On Sept. 9, the head of the Police Investigations and Intelligence Office Maj. Gen. Yoav Segalovich appeared on Channel 2's Friday night news magazine. He was asked about the "1500 text messages that surfaced recently" (the wording used by the reporters to describe the story I broke on Channel 1). Segalovich answered on the spot that "they did not just surface. They are included in the police's evidence." Segalovich claimed, rightly so as far as he is concerned, that the police carried out its role diligently. He said that the Military Advocate General, the State Comptroller and the media will have to investigate the other aspects of this story, without being asked what these are. Veteran reporter Abramovitch also claimed during the broadcast that the police has 1400 text messages. If he knew all along that there was such a great number of messages, why did he not report on them, why did he wait until Channel 1 broke it? This week he wrote in Yedioth Ahronoth that the number of messages is only 700. Really?
In his interview on Channel 2 Segalovich seemed to criticize the people who first broke the story, saying, "You called this paper the Galant Document. We, the police, investigated and discovered that this is the Harpaz Document, not the Galant Document."
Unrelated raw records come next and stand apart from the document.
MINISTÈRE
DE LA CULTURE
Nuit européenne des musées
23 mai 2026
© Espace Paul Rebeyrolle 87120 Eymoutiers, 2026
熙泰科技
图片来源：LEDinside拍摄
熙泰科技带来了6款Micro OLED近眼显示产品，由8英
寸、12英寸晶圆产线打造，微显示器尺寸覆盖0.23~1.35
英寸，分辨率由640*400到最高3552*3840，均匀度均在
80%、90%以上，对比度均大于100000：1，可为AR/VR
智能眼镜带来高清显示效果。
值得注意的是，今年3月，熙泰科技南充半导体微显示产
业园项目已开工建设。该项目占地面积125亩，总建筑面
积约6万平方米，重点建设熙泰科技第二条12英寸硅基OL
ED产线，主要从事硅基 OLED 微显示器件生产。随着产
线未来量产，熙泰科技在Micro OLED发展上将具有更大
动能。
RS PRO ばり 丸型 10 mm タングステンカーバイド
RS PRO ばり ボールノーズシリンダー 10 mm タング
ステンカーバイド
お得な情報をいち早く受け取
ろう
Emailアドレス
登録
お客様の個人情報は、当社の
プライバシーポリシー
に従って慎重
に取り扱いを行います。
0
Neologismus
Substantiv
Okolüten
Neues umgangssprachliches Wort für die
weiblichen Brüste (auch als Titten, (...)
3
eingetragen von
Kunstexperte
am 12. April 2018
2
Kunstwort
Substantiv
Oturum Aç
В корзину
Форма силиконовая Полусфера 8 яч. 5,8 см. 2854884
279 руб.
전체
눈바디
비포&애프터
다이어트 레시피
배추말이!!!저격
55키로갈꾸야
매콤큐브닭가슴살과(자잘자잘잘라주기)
Just recently the media revisited the Bus 300 affair [where Israeli Security Agency (Shin Bet) investigators beat terrorists to death in the mid 1980s]. We can see how the truth sometimes comes out little by little. Although sometimes it may take up to 27 years, when the truth wants to be set free it eventually prevails and the Trojan Horses and the cover-ups and the slanderers are publicly rebuked. Even if its up against powerful groups and interested parties who keep repeating the lies, this does not prove them right. As you may recall, during the Bus 300 affair security officials hoped they could hide their ugly misdeeds by citing "national security." National security was once again invoked in this most recent desperate mission but this time the scapegoat is Iranian President Mahmoud Ahmadinejad and the Iranian nuclear program. I can't help but wonder if the divergent views that some of the protagonists have on the Iranian issue are the reason to make their vices Kosher? What's with this obsession? For my part, I did not bother to fight all those who tried to throw mud at me and discredit my work. My investigative reports are based on facts and a trove of information. I did not resort to impressive language like other reporters, but I compiled a real report. If I may dispense a piece of advice to my colleague on Channel 2 – sometimes you just have to listen to your better angels and fight your ego. Just follow values and conscience, as we have discussed so many times.